▶ _EXERCISE DETAILS_: Lines from the beginning of the data through the line containing "Table 8 – Change" are to be copied exactly, with no other line included.

[Data entries]
################
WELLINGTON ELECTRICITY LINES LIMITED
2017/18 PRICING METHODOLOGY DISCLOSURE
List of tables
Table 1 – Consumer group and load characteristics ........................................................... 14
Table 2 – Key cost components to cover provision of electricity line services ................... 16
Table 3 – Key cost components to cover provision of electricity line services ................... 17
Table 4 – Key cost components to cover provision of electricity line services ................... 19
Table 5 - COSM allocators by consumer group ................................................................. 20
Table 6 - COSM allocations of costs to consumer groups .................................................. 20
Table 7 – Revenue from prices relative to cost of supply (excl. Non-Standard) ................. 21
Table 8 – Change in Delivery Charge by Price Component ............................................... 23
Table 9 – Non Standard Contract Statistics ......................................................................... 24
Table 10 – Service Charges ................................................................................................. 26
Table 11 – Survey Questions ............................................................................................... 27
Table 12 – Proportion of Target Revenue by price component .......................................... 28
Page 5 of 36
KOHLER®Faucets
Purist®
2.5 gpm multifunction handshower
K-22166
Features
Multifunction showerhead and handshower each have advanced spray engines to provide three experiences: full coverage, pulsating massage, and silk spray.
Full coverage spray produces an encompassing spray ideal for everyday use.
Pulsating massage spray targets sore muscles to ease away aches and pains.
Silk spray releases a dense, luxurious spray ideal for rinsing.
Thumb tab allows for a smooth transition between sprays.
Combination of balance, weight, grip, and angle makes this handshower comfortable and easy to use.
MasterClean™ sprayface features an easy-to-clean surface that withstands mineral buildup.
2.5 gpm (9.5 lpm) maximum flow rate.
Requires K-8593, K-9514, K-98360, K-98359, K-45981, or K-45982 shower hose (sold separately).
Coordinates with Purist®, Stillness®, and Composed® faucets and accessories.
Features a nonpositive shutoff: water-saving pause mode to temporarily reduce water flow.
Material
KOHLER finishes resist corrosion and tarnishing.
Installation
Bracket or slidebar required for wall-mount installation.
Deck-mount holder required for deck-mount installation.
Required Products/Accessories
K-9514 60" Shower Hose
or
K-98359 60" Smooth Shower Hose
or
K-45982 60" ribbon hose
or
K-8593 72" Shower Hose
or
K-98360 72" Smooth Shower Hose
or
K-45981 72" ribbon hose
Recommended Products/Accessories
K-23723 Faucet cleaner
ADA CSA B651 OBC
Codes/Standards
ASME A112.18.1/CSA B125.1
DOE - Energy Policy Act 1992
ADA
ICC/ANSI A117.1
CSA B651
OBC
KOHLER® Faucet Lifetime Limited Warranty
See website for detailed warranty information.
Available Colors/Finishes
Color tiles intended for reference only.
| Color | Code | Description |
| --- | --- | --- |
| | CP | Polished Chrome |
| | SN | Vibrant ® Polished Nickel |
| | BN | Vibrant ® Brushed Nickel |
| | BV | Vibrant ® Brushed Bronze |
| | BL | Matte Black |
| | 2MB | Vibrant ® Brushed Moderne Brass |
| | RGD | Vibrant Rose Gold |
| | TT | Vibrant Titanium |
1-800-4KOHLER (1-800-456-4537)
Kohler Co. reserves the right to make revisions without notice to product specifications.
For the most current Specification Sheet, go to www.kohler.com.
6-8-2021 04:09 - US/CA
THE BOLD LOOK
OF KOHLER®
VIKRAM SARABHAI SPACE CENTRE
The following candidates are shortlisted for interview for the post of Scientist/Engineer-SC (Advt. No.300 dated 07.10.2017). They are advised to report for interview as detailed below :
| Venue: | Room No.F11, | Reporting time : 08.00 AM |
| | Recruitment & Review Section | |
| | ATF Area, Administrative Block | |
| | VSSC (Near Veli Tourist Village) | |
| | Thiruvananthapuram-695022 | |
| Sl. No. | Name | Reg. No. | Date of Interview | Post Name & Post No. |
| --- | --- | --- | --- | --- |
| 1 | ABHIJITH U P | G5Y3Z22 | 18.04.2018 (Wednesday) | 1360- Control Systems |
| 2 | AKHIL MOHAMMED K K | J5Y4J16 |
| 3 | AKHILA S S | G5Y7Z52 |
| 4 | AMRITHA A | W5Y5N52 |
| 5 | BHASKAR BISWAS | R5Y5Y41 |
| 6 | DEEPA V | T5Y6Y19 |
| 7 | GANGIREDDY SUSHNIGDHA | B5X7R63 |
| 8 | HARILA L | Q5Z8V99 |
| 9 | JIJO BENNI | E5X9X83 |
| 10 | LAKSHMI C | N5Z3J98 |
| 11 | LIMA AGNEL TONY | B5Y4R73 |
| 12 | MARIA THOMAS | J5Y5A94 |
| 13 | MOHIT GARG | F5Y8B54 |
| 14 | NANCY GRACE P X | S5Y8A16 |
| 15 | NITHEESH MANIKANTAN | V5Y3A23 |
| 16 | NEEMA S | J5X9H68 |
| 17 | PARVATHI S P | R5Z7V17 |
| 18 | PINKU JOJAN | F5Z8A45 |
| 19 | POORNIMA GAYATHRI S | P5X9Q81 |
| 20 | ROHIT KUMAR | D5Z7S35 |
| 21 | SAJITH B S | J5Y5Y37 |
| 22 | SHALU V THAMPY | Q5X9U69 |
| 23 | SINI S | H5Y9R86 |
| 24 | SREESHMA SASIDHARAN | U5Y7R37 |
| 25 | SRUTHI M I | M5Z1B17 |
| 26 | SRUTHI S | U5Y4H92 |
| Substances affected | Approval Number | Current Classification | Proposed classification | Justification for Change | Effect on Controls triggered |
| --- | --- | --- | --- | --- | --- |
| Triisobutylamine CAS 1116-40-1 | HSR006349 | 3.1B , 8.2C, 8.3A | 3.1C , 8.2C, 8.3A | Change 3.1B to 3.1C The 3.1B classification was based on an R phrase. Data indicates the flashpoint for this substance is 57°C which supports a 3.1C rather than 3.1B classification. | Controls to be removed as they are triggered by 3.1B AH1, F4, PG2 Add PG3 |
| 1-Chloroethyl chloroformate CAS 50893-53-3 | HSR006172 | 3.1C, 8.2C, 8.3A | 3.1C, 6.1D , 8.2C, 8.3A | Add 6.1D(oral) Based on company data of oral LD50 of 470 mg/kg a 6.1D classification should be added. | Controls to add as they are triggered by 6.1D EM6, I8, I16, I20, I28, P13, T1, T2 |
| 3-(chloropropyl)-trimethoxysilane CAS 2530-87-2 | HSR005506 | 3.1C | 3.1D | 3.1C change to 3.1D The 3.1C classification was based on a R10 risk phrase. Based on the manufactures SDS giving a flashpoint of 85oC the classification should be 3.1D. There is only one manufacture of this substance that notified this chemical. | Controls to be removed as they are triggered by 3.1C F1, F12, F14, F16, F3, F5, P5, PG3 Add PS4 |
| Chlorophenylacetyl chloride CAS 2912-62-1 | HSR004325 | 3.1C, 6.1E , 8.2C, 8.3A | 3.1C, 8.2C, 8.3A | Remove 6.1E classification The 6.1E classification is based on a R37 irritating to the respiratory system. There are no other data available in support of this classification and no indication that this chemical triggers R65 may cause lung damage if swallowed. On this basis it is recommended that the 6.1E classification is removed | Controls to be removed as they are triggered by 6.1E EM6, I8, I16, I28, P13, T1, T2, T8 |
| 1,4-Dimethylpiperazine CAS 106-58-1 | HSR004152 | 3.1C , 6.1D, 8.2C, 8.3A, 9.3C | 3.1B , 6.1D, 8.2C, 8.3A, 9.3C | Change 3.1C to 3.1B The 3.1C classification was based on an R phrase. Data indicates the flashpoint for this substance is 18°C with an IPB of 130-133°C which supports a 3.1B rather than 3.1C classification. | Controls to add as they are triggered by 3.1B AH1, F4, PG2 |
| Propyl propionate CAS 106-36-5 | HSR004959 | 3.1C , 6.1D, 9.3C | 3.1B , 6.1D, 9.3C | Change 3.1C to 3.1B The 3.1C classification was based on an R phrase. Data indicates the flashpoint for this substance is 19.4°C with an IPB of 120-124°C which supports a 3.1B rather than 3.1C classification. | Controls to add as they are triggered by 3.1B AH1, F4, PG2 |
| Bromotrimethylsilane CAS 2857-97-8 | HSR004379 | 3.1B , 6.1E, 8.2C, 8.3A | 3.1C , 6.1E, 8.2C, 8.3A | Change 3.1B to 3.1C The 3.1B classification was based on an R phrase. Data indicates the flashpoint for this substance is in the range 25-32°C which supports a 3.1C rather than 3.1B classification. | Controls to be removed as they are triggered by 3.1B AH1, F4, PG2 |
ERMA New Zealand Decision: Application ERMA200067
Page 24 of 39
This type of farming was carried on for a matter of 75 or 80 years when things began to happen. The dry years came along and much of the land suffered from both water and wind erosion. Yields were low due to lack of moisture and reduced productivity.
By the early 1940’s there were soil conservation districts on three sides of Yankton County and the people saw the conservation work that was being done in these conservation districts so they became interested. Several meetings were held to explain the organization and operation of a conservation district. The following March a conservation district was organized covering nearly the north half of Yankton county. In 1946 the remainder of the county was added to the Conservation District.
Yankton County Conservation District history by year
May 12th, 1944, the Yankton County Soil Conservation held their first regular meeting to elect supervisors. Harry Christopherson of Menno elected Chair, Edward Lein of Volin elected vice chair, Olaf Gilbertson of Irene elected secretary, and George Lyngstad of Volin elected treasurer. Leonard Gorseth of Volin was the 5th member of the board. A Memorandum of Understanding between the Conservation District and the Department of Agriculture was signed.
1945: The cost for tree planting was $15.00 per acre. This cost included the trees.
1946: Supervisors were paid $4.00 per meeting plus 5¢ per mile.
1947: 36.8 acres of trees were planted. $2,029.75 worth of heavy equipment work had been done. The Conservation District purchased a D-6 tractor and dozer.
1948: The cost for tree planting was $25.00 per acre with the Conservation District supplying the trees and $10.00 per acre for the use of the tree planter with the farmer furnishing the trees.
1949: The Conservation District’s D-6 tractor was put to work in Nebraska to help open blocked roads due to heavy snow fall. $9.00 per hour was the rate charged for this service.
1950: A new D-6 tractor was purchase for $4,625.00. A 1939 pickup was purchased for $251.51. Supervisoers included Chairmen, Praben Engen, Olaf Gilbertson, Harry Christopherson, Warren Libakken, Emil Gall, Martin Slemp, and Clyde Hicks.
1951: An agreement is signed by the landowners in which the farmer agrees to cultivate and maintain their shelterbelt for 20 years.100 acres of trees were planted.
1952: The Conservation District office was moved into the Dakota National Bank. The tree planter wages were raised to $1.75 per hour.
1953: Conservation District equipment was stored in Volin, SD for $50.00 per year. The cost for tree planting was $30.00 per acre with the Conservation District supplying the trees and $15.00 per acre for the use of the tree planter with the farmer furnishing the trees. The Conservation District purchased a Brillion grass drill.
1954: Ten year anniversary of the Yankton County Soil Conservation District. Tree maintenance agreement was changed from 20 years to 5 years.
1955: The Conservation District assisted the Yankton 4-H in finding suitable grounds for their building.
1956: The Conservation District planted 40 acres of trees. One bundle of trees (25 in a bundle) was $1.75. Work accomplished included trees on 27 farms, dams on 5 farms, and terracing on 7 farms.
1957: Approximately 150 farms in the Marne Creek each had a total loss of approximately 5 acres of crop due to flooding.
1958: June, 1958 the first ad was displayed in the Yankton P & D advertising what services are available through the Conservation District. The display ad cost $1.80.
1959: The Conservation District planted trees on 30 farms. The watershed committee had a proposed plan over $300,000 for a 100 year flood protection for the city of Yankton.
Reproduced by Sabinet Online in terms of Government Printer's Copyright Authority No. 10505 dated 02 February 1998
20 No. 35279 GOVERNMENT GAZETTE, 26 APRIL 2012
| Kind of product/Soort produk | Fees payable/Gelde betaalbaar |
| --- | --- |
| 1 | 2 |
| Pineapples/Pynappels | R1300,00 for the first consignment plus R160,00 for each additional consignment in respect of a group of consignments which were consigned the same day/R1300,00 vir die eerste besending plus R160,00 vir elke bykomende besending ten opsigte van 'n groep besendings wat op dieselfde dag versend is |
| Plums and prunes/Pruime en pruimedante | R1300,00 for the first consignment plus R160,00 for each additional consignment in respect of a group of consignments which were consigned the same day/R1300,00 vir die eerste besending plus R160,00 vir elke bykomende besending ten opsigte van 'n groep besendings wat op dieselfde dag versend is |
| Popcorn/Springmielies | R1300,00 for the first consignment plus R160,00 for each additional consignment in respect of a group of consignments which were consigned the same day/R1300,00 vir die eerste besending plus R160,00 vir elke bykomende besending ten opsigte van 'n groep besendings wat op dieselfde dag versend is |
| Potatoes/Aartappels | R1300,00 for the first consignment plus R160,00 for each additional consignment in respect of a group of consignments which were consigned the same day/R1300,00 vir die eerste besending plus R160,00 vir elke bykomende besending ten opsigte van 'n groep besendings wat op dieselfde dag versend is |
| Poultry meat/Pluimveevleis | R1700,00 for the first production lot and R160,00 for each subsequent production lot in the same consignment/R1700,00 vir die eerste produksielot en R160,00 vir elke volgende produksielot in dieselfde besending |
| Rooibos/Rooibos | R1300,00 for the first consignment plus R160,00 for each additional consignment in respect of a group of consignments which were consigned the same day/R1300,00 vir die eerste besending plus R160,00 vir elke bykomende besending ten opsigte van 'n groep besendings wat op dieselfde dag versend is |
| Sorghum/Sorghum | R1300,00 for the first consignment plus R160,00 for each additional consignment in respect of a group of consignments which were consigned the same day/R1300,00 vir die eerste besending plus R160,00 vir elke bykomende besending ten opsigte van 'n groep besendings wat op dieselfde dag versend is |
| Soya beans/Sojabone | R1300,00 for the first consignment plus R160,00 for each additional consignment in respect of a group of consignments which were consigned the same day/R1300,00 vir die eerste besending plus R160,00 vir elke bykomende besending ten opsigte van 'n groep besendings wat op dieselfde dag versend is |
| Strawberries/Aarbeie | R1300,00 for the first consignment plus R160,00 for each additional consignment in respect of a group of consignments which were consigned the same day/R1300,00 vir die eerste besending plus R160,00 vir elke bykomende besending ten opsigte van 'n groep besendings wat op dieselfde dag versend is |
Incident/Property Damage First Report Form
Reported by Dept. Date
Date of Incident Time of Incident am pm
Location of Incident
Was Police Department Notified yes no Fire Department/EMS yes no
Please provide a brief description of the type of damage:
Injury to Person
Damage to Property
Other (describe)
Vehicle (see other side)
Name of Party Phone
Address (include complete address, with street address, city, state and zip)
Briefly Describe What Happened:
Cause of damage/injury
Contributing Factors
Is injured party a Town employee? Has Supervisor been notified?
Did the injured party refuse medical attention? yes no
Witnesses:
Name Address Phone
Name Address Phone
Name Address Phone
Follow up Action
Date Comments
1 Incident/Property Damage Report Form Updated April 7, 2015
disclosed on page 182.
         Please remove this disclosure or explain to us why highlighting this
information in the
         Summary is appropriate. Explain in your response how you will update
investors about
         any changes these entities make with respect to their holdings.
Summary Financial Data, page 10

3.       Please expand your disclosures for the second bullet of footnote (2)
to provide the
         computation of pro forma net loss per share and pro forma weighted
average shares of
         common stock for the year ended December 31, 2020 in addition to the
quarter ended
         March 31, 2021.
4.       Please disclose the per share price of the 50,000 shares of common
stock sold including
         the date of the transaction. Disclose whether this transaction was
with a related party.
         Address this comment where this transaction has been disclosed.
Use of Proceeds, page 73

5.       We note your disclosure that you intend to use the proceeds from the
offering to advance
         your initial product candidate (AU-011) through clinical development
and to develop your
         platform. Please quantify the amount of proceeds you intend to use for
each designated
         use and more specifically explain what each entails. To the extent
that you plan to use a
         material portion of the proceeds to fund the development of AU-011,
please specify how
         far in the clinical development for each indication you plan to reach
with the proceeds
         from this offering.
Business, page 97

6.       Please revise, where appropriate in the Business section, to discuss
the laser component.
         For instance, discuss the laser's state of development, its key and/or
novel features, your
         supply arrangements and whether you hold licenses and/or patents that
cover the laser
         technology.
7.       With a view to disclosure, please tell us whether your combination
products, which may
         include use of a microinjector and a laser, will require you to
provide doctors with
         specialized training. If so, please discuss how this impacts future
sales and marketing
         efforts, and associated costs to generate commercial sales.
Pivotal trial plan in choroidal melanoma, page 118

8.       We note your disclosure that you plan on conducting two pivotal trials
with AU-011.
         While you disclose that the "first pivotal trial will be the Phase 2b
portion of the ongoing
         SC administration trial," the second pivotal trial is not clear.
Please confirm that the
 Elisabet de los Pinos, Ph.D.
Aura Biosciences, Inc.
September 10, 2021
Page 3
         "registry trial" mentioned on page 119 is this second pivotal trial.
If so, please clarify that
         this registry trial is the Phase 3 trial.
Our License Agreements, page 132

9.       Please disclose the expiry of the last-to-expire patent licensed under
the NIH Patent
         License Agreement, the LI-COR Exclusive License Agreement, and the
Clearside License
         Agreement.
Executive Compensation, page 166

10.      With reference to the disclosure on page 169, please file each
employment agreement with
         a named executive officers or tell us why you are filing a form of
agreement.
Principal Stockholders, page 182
################
▶ _ANSWER FOR THIS EXERCISE_:
WELLINGTON ELECTRICITY LINES LIMITED
2017/18 PRICING METHODOLOGY DISCLOSURE
List of tables
Table 1 – Consumer group and load characteristics ........................................................... 14
Table 2 – Key cost components to cover provision of electricity line services ................... 16
Table 3 – Key cost components to cover provision of electricity line services ................... 17
Table 4 – Key cost components to cover provision of electricity line services ................... 19
Table 5 - COSM allocators by consumer group ................................................................. 20
Table 6 - COSM allocations of costs to consumer groups .................................................. 20
Table 7 – Revenue from prices relative to cost of supply (excl. Non-Standard) ................. 21
Table 8 – Change in Delivery Charge by Price Component ............................................... 23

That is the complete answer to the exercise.